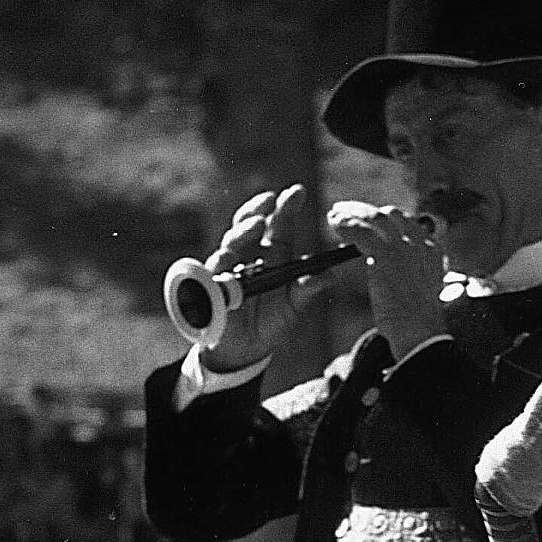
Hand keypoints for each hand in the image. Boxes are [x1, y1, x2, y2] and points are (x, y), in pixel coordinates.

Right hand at [199, 186, 333, 371]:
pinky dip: (220, 265)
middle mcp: (249, 257)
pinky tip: (229, 259)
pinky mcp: (211, 287)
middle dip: (259, 210)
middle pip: (249, 225)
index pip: (279, 225)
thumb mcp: (294, 307)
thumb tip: (329, 276)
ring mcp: (228, 270)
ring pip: (230, 243)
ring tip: (257, 225)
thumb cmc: (272, 323)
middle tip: (271, 201)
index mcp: (273, 255)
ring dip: (243, 233)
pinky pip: (212, 273)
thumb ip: (308, 290)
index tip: (297, 191)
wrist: (246, 350)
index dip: (286, 208)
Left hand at [327, 201, 448, 358]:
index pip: (411, 225)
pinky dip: (345, 224)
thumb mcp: (424, 293)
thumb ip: (415, 277)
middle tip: (349, 212)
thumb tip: (401, 275)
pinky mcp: (386, 255)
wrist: (420, 332)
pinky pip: (361, 231)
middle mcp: (421, 244)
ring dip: (353, 213)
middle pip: (393, 215)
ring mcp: (404, 248)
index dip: (390, 221)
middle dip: (369, 211)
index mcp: (433, 253)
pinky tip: (334, 223)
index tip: (374, 222)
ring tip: (335, 215)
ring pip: (375, 219)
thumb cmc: (419, 323)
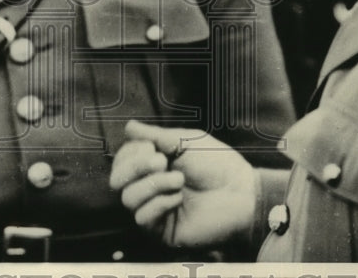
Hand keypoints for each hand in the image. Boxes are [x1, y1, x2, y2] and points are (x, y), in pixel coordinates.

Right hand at [109, 120, 256, 248]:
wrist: (241, 192)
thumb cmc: (218, 164)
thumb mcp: (185, 141)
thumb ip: (154, 135)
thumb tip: (129, 127)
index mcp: (154, 165)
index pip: (122, 160)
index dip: (131, 152)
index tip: (153, 147)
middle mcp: (151, 187)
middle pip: (117, 180)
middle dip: (135, 167)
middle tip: (161, 161)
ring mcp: (156, 209)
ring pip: (128, 198)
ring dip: (153, 184)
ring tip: (179, 180)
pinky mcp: (163, 230)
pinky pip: (143, 217)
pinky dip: (159, 204)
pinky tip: (178, 199)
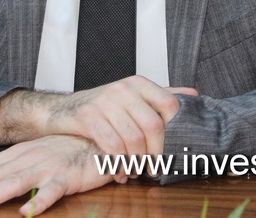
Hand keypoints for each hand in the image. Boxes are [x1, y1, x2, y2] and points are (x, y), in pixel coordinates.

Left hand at [0, 135, 113, 214]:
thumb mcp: (31, 156)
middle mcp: (27, 157)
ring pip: (16, 181)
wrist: (100, 139)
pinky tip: (27, 212)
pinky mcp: (67, 176)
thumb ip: (7, 168)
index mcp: (16, 154)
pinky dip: (39, 201)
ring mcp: (47, 166)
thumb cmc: (65, 150)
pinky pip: (52, 190)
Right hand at [41, 77, 196, 159]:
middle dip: (156, 153)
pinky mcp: (88, 115)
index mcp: (139, 83)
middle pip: (153, 125)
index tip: (170, 150)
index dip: (174, 131)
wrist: (62, 110)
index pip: (169, 104)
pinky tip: (119, 172)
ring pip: (133, 138)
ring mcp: (105, 101)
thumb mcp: (133, 97)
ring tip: (135, 172)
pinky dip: (118, 164)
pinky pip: (112, 145)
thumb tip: (194, 95)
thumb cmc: (103, 107)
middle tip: (154, 169)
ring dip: (136, 162)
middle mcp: (123, 88)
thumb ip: (162, 96)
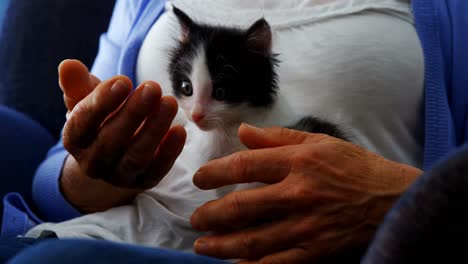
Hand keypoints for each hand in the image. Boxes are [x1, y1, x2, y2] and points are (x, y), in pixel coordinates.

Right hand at [59, 59, 185, 212]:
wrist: (112, 156)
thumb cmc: (100, 119)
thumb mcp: (87, 101)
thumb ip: (78, 84)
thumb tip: (69, 65)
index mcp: (74, 139)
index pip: (83, 121)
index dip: (102, 101)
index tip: (124, 80)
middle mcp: (93, 162)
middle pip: (111, 139)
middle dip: (134, 112)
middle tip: (153, 87)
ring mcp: (119, 175)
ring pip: (136, 156)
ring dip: (154, 129)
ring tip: (169, 102)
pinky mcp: (143, 182)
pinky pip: (157, 170)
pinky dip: (169, 151)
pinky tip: (180, 130)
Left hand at [190, 124, 421, 262]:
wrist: (393, 200)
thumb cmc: (355, 167)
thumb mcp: (319, 142)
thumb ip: (278, 137)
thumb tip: (244, 131)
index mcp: (298, 162)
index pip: (244, 166)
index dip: (215, 173)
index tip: (199, 179)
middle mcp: (297, 194)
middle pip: (241, 207)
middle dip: (211, 215)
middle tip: (195, 219)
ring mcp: (305, 226)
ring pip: (252, 240)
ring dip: (221, 245)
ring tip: (202, 245)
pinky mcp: (315, 252)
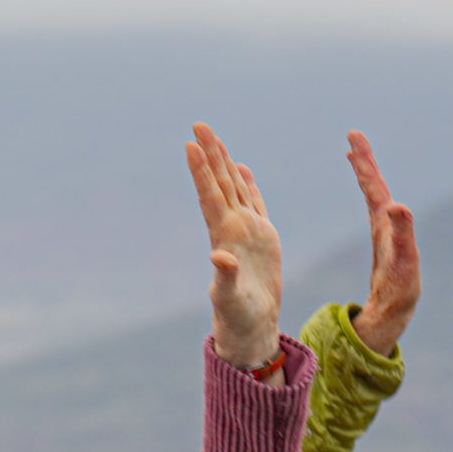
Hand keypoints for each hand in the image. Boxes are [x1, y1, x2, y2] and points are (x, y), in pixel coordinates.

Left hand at [186, 125, 284, 372]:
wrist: (252, 327)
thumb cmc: (238, 317)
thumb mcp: (230, 298)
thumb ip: (225, 277)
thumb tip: (218, 257)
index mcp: (224, 237)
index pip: (210, 196)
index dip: (201, 171)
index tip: (191, 144)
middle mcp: (232, 229)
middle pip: (219, 183)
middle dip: (210, 154)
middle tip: (198, 124)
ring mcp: (247, 230)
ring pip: (235, 188)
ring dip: (224, 163)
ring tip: (215, 138)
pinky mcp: (262, 237)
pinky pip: (254, 202)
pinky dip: (247, 183)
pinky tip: (242, 168)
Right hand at [345, 131, 419, 355]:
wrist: (394, 315)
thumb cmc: (399, 294)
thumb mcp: (402, 263)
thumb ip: (402, 233)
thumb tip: (397, 204)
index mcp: (392, 226)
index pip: (377, 189)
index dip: (367, 166)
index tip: (355, 141)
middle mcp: (391, 225)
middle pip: (376, 186)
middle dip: (366, 162)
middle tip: (354, 135)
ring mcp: (386, 231)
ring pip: (375, 194)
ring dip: (365, 172)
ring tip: (353, 152)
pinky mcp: (382, 240)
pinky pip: (372, 207)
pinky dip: (366, 190)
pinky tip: (362, 186)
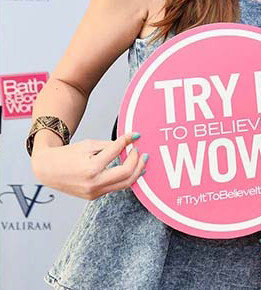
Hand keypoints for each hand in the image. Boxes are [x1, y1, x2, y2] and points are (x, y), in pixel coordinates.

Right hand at [31, 132, 147, 199]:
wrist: (47, 169)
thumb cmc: (68, 154)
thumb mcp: (89, 144)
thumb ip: (111, 145)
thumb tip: (131, 141)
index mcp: (91, 168)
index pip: (117, 152)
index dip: (128, 141)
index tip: (136, 135)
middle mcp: (93, 183)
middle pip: (127, 174)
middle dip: (138, 161)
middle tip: (141, 151)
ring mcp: (93, 192)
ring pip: (124, 184)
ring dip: (136, 172)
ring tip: (142, 161)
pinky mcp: (93, 197)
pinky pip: (115, 187)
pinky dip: (125, 178)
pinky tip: (131, 170)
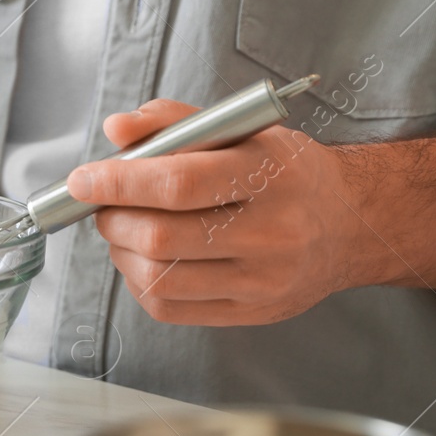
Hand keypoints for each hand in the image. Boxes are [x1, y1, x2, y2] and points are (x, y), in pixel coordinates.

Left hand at [66, 99, 361, 325]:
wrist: (352, 223)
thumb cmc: (286, 172)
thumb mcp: (242, 129)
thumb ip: (175, 122)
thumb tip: (116, 129)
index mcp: (269, 175)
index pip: (178, 183)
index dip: (118, 182)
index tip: (83, 179)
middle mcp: (271, 232)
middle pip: (161, 237)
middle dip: (112, 219)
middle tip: (103, 204)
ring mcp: (263, 280)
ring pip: (160, 278)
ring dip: (121, 252)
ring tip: (124, 230)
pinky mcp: (252, 313)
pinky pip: (171, 308)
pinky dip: (140, 283)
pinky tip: (145, 259)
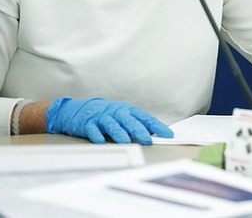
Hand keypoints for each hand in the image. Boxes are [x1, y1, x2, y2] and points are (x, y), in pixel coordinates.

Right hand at [46, 97, 172, 143]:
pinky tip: (100, 141)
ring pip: (112, 125)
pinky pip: (93, 129)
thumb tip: (156, 135)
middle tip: (147, 140)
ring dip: (119, 133)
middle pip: (130, 121)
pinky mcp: (89, 123)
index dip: (157, 126)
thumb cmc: (110, 115)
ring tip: (125, 142)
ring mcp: (103, 118)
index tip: (168, 134)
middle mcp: (118, 113)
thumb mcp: (125, 118)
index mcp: (129, 111)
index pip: (146, 118)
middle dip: (139, 130)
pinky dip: (96, 135)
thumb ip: (139, 126)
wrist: (83, 109)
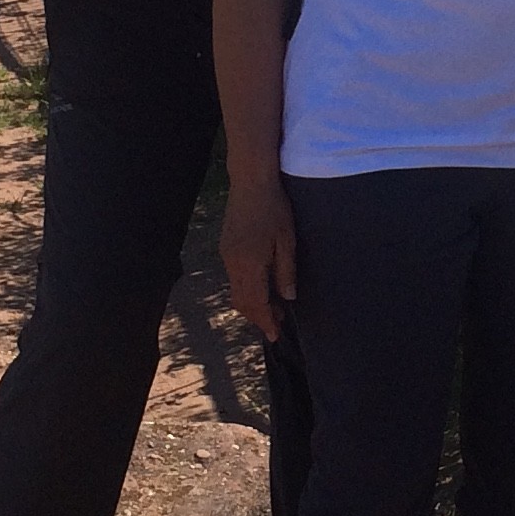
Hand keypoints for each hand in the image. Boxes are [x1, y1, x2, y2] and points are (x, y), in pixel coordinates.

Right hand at [221, 175, 297, 341]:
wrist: (250, 181)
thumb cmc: (274, 208)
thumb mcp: (287, 241)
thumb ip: (286, 271)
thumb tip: (288, 298)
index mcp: (249, 264)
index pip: (255, 303)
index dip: (265, 321)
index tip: (276, 335)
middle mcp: (233, 263)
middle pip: (242, 301)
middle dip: (258, 316)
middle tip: (278, 324)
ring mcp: (226, 255)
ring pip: (236, 290)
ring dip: (253, 303)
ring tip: (274, 306)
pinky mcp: (226, 247)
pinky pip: (234, 277)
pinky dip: (247, 288)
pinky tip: (262, 285)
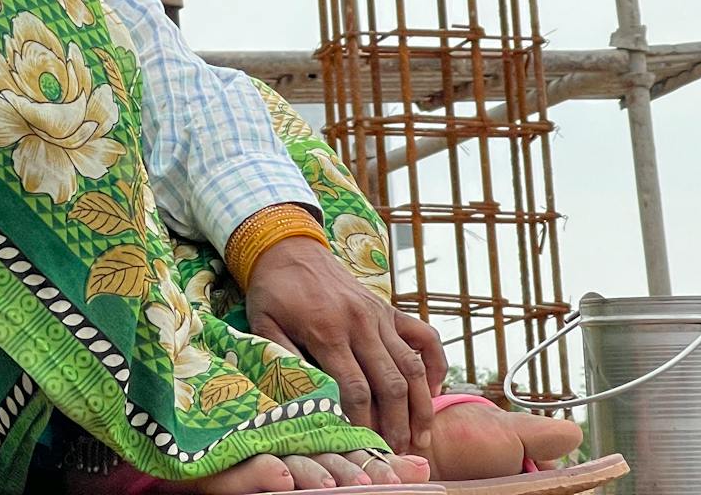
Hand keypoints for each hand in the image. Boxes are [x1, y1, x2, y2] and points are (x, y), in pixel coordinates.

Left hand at [245, 230, 447, 456]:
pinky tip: (433, 391)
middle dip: (397, 424)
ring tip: (421, 438)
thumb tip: (300, 399)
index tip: (365, 446)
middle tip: (398, 453)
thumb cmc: (273, 291)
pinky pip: (425, 337)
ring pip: (413, 367)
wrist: (288, 246)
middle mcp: (361, 323)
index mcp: (327, 331)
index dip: (364, 423)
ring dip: (421, 406)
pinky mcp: (390, 309)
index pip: (355, 389)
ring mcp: (380, 315)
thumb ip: (281, 359)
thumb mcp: (263, 324)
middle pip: (390, 384)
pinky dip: (436, 364)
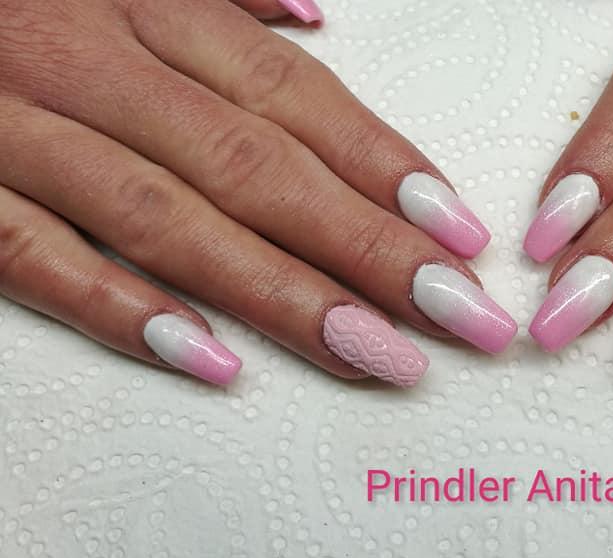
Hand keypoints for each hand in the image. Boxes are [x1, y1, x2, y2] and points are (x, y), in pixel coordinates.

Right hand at [0, 0, 516, 387]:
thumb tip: (311, 14)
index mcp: (144, 1)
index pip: (294, 98)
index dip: (385, 167)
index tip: (459, 237)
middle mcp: (91, 60)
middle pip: (258, 166)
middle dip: (369, 248)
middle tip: (458, 316)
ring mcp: (15, 125)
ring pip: (167, 218)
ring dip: (280, 293)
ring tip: (374, 352)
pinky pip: (35, 254)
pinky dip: (121, 307)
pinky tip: (207, 357)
________
Task to carry out:
Every line holding the word "Left" should be copied out of the material.

Written response:
Left hand at [327, 201, 448, 358]:
Left hand at [0, 135, 113, 214]:
Left hand at [190, 124, 421, 262]:
Left hand at [186, 125, 284, 372]:
Left hand at [66, 99, 361, 325]:
Left hand at [245, 230, 447, 456]:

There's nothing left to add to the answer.